Sen. Sandlin has introduced SB 72 concerning bicycle safety. Specifically, it would require that, “when a vehicle passes a bicycle that is proceeding in the same direction as the vehicle, the driver of the vehicle must maintain a safe distance of at least three (3) feet between the vehicle and the bicycle during the entire time that the vehicle is passing the bicycle.”
Makes sense to me. I might alter the bit about “during the entire time the vehicle is passing” to reflect that it’s also a bad idea for the motor vehicle to be closer than 3 feet when the motor vehicle is tailing the bike with no intent to pass. To the extent we haven’t been, we probably also need to keep non-motor vehicles when we design our travel infrastructure.
Because this is a short one, I’ll digress by sharing an article I read awhile back about how the invention of jaywalking was associated with a “massive shaming campaign” by the auto industry.
In his 2007 paper, “Street Rivals: Jaywalking and the Invention of the Motor Age Street,” Peter D. Norton describes how ridicule was recognized early on as the best socializing force to control pedestrian behavior—behavior that would have to change with the times.
. . .
As Norton explains, “before the city street could be physically reconstructed to accommodate motor vehicles, it had first to be socially reconstructed as a modern thoroughfare.” And that social reconstruction meant redefining who belonged on the street, by poking fun at those who were seen as unwanted. This ridicule would show up in newspaper editorials, in verbal confrontations between motorists and pedestrians on the street, in American classrooms, and through public shaming by police officers and other authority figures.
The term “jaywalking” apparently comes from the term “jay” being used to refer to a rural idiot or rube.
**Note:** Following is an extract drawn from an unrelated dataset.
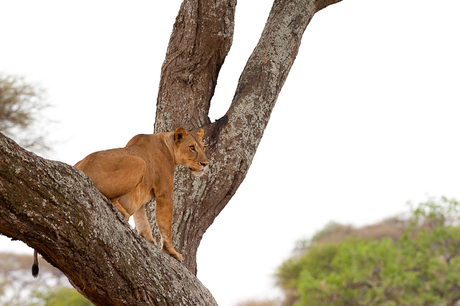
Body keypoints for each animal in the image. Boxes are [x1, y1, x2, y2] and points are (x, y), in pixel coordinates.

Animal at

If they were walking in the middle of the street instead of crossing at intersections in order to accommodate the new motor vehicles, that must mean they are hicks from the sticks who are too simple to know how to properly walk in the city.
Viewed through a long historical lens, this attempt to reclaim a place for non-motorized vehicles on our streets is something of a pendulum swinging back somewhat to the days before motor vehicles.